While direct financial ROI is tricky to quantify, you can track powerful proxy metrics:
- Reduced Redundancy: Track the number of times similar experiments are proposed. A successful knowledge base should reduce this.
- Decision Velocity: Measure the time it takes for teams to move from question to a confident, evidence-backed decision.
- Onboarding Speed: New hires can become effective faster by studying a repository of key decisions and their rationale.
What's the difference between this and just having a good company wiki?
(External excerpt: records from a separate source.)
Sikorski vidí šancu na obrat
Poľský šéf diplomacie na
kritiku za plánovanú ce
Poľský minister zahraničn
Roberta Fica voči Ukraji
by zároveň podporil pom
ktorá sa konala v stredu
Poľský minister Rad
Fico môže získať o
A wiki is a tool; a knowledge-driven approach is a system. A wiki can easily become a "document graveyard." This system is different because it uses a structured template , focuses on causal effects and context , and has a built-in process for revisiting and verification. It turns passive documentation into an active, compounding asset.
How do you handle documenting decisions that were wrong or inconclusive?
They are just as valuable! A record of a failed experiment or a disproven belief is critical knowledge. It prevents future teams from wasting time on the same dead end. Documenting why it didn't work and what you learned is a key part of building a learning organization. The goal isn't to be right every time; it's to learn every time.
How do you incentivize teams to adopt this, especially when they're measured on shipping speed?
This is a crucial leadership challenge. The key is to reframe the incentive structure. First, celebrate "smart failures" where a well-documented, failed experiment prevents future wasted effort. Second, make "search the knowledge base" a required step in any project kickoff; this immediately demonstrates the time-saving value. Over time, leaders must shift from rewarding pure output ("how many features did you ship?") to rewarding durable outcomes and reusable learnings ("how did this project make the next project faster or smarter?").
Who is responsible for maintaining the knowledge base and ensuring records are high-quality and not contradictory?
Ownership should be federated. The decision owner (e.g., the Product Manager) is responsible for the quality and accuracy of their specific record, including updating it after the revisit date. A domain lead (e.g., Director of Product for a specific area) should be responsible for periodically reviewing records in their domain for thematic coherence. This avoids creating a bureaucratic "knowledge police" force while ensuring the repository remains a trusted, high-signal resource.